Q: What’s your assessment of the state of the Episcopal Church and, more broadly, church in America, particularly mainline Protestantism?

If I can judge by young people in seminary these days, I’m extremely hopeful. I find them much more grounded, much more faith-based, much more able to deal with a “both-and” world rather than an “either-or” world. They’re better able to make room for contrary points of view.

On both sides of the sexuality debates -- and even in some instances on both sides of the ordination of women -- I find that they can get along. They’ve lived in a pluralistic world. It’s much more familiar to them.

I’m old enough to have grown up in a world where everything was black or white -- even though it wasn’t. Now it’s a world in which there are many dimensions of truth; you have your take on it, but you also acknowledge that there is another point of view. That’s healthy.

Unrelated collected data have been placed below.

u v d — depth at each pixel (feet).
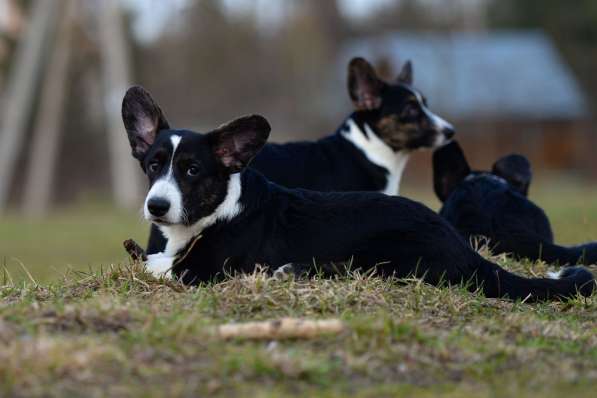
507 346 20.68
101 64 125.49
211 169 25.90
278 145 35.50
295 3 163.02
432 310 23.41
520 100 152.66
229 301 22.95
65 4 105.50
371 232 25.89
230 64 153.58
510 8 181.47
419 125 37.83
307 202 26.58
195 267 26.09
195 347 19.38
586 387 18.66
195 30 151.43
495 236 30.71
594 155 153.79
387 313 22.16
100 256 56.70
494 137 150.82
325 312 22.62
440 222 26.09
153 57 143.64
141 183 122.21
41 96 122.01
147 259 26.68
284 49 157.79
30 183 113.91
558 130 155.22
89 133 130.21
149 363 18.57
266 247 25.99
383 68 132.26
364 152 37.19
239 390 17.75
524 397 17.99
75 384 17.63
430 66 152.87
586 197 88.07
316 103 153.58
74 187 129.29
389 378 18.75
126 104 27.53
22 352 18.35
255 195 26.40
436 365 19.40
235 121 25.93
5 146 102.99
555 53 161.99
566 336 22.00
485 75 155.43
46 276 40.75
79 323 20.61
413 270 25.43
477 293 25.12
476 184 32.35
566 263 29.86
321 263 25.84
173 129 26.73
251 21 157.07
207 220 26.03
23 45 124.47
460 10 172.96
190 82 150.51
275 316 22.27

I also think that ecclesial bodies -- just as in our own life cycle -- go through a paschal pattern again and again. There’s a dying and a rising, a dying and a rising.

There’s an arrogance and a self-confidence that is shattered by things falling apart. Usually, that is an invitation to deeper wisdom. It may be difficult and painful, but there’s usually a grace hidden in that in some way, and then there’s a resurrection with new insight and wisdom that comes out of suffering or loss.